Au
jour d’aujourd’hui en Belgique,
vous pouvez être condamné pour
ce que vous avez fait de mal, mais
aussi pour ce que vous n’avez
pas fait.
Dyab Abou
Jahjah en Ahmed Azzuz viennent d’être condamnés,
ce vendredi 21 décembre à un
an de prison ferme et à payer
plus de 5.000 euros de dédommagements à la
partie civile (Ethias) parce qu’ils
auraient “excité les jeunes” lors
des incidents de Borgerhout en 2002,
mais aussi parce qu’ils n’ont
pas “utilisé leur influence
pour calmer les jeunes”! |
|

Le
politologue belgo-libanais
Dyab Abou Jahjah
|
|
Si
demain vous voulez organiser une
manifestation, vous voilà prévenu… (dans
les deux sens du terme!). Mais même
dans le cas où vous n’auriez
pas organisé une manifestation,
et que vous vous joignez, tout comme
Dyab, à une manifestation spontanée
et si vous essayez, avec le charisme
qui vous est propre, de la maintenir
dans certaines limites – dans
ce cas-ci, il s’agissait de l’orienter
vers une endroit de prières – alors
vous serez jugé responsable
de tout ce qui s’est mal passé avant
votre arrivée sur le lieu de
la manifestation !
La justice joue,
littéralement, avec le feu
Sur le plan juridique, d’abord, en condamnant les activistes de la Ligue
arabe européenne (LAE) avec une ancienne loi de 1886 contre le mouvement
ouvrier, et haïe par celui-ci. Sur le plan politique, ensuite, elle donne
un dangereux signal pour le futur et pour les jeunes des quartiers populaires.

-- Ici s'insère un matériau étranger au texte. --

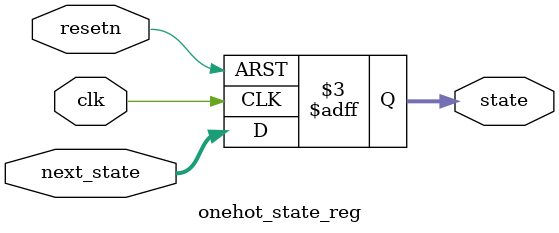
<source format=v>
module onehot_state_reg (
    input clk,
    input resetn,
    input [3:0] next_state,
    output reg [3:0] state
);

always @(posedge clk or negedge resetn) begin
    if (!resetn) state <= 4'b0001;
    else state <= next_state;
end

endmodule

</source>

Précisément le type de signal politique qui pourrait réserver
quelques mauvaises surprises à toute la société dans les
années à venir.
Tout d’abord, les “émeutes de Borgerhout” de 2002 n’ont
pas été considérées par le tribunal comme l’occasion
de donner un signal fort sur l’origine de ces incidents, à savoir
un meurtre raciste. Le tribunal ne s’est penché que sur les incidents
eux-mêmes et cloue au pilori la réaction des jeunes ainsi que la
seule organisation de l’immigration présente à ce moment.
Pourtant, il y a cinq ans, le problème, c’étaient bien les
nouveaux meurtres racistes, et non la LAE ou Dyab Abou Jahjah.
Ensuite, ce jugement ne peut être interprété indépendamment
des révoltes des jeunes, ici ou dans d’autres pays européens.
En novembre 2005, des autos, des entreprises et des écoles ont brûlé pendant
des semaines dans les banlieues françaises après la mort de Zyed
(17 ans) et de Bouna (15 ans). Deux ans plus tard, Paris connaissait une nouvelle
explosion de violence à Villiers-le-Bel après la mort de Mouhsin
(15 ans) et de Larami (16 ans). En octobre 2007, c’était au tour
d’Amsterdam de connaître une semaine d’incendies nocturnes
après la mort de Bilal (22 ans) dans un bureau de police.
Comparée à ces événements, la réaction des
jeunes d’Anvers au meurtre raciste du professeur de religion islamique,
Mohamed Achrak (27 ans), était peu de chose. Mais le verdict du 21 décembre
2007 pourrait bien faire changer les choses. Car si les incidents de Borgerhout
n’ont pas connu l’ampleur de ceux de Paris ou d’Amsterdam,
c’est précisément grâce à l’intervention
publique des activistes de la LAE. Ce qui caractérise les révoltes
de Paris ou d’Amsterdam, c’est précisément l’absence
de toute direction organisationnelle ou de vision politique sur l’émancipation
des communautés issues de l’immigration. Ce sont précisément
ces éléments que la LAE tentaient d’apporter en canalisant,
sur le moment même, la colère des jeunes vers une mosquée,
et en proposant pour la plus long terme une vision globale d’émancipation.
Eux seuls en étaient capables auprès de ces jeunes à ce
moment précis, et c’est pour cela qu’ils reçoivent
aujourd’hui un an d’emprisonnement ! Ce n’est ni plus ni moins
qu’un encouragement à la jeunesse à réagir la prochaine
fois selon les méthodes de guérillas sur le modèle parisien
ou néerlandais.
Enfin, il y aujourd’hui fort à faire sur l’épouvantail
des “fondamentalistes islamiques”. Dyab Abou Jahjah n’est ni
un extrémiste religieux, ni un partisan d’Al Qaeda. Loin de là. La
condamnation de Dyab est la condamnation d’un homme qui a soutenu les jeunes
des quartiers populaires dans leur quête de dignité, d'auto-respect
et de prise de conscience. Il a braqué leurs yeux sur la défense
de leurs droits et de ceux des peuples arabes. Et quiconque travaille aujourd’hui
dans une prison sait à quel point ces questions sont fondamentales dans
la lutte contre la petite criminalité, une violence parfois aveugle et
une identité vacillante. La condamnation de Dyab est un coup pour tous
ceux qui travaillent dans cette perspective. Elle risque de laisser libre jeu à d’autres
forces, pourvues d’une toute autre logique, une logique destructive.
Au moment où la Belgique vient de se doter d’un gouvernement provisoire,
après six mois de combats communautaires entre Flamands et Wallons, un
message positif de réconciliation et de paix à l’égard
de la communauté belgo-arabe et de ses jeunes eût été le
bienvenu.
En lieu et place, c’est un cocktail molotov que la justice leur envoie.